--- ACTIVITY ---
What lines below mention the word "from"? Copy each one.
INPUT RECORDS START
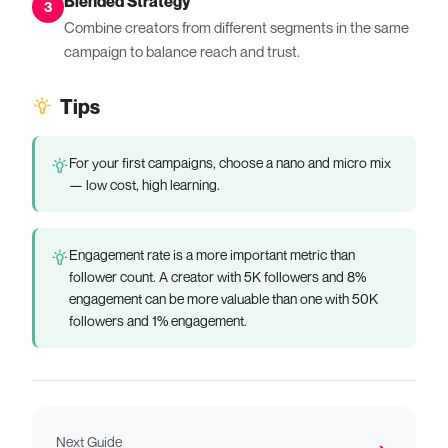
Blended Strategy
3
Combine creators from different segments in the same
campaign to balance reach and trust.
Tips
For your first campaigns, choose a nano and micro mix
— low cost, high learning.
Engagement rate is a more important metric than
follower count. A creator with 5K followers and 8%
engagement can be more valuable than one with 50K
followers and 1% engagement.
Next Guide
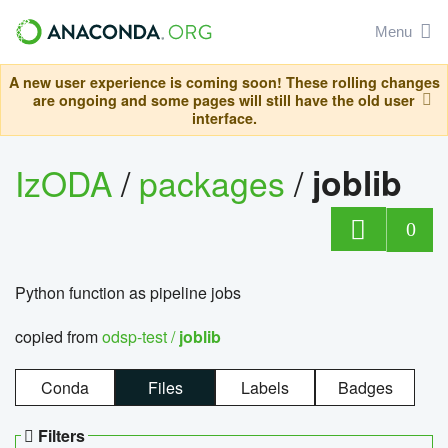
Menu
A new user experience is coming soon! These rolling changes
are ongoing and some pages will still have the old user
interface.
IzODA
/
packages
/
joblib
0
Python function as pipeline jobs
copied from
odsp-test /
joblib
Conda
Files
Labels
Badges
Filters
INPUT RECORDS END
--- SOLUTION TO THE EXERCISE ---
Combine creators from different segments in the same
copied from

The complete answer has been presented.